Bernard Farges, président du CIVB et de la CNAOC. « On lui a rappelé les 600 000 emplois de la viticulture, les milliards pour l’aéronautique et l’automobile. On l’a questionné sur le plan de relance et la place de la viticulture. À ce jour, aucune annonce. mais on observe deux déplacements dans le monde viticole en un mois. On sent quelqu’un de plus concerné. »
Véronique Hammerer, députée LREM nord Gironde, à l’origine de la venue du ministre : « Dans le bordelais, ça bouge. On parle de bio, de haute valeur environnementale. Nous avons un ministre plus ouvert, plus à l’écoute. Mais on sait que là où ça coince, c’est à Bercy. Nos députés du groupe « Vins et Œnologie » vont aborder la question des exonérations à nouveau. Il ne faut rien lâcher. »
Jean-Marie Garde, président de la FGVB : « Chacun a pu s’exprimer avec le ministre, et nous avons balayé tous les problèmes de la viticulture. Nous avons abordé les questions du plan de relance, de ce qui était positif. Sur les exonérations de charge, nous avons exprimé des réserves. Sur les questions environnementales, il a l’air très au courant. Face à la brutalité des aléas climatiques dont nous souffrons, nous avons évoqué la possibilité de mutualiser les risques pour que les coûts d’assurance soient moindres. »

▶ Enregistrements fournis
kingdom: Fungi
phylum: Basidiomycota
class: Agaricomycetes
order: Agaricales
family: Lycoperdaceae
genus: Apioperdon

▶ Consigne
Prolongez le texte consacré à la viticulture bordelaise et à la venue du ministre, en reprenant après sa dernière phrase.

▶ Réponse rédigée
Cédric Coubris, président des Vignerons indépendants de Gironde : « Nous avons dit ce que nous avions à dire sur le stockage privé, les certifications environnementales, etc. Nous avons su montrer la solidarité et l’unité de la filière girondine. »
Jean-Samuel Eynard, viticulteur à Bourg et président FNSEA 33 : « On a parlé de tous les sujets de la viticulture. On s’est félicité des hausses pour la distillation, des mesures de stockage privé. On a parlé des mesures agro-environnementales prises à l’échelle régionale et que l’État freine. Une liste de sujets que l’on aborde régulièrement à la FGVB. »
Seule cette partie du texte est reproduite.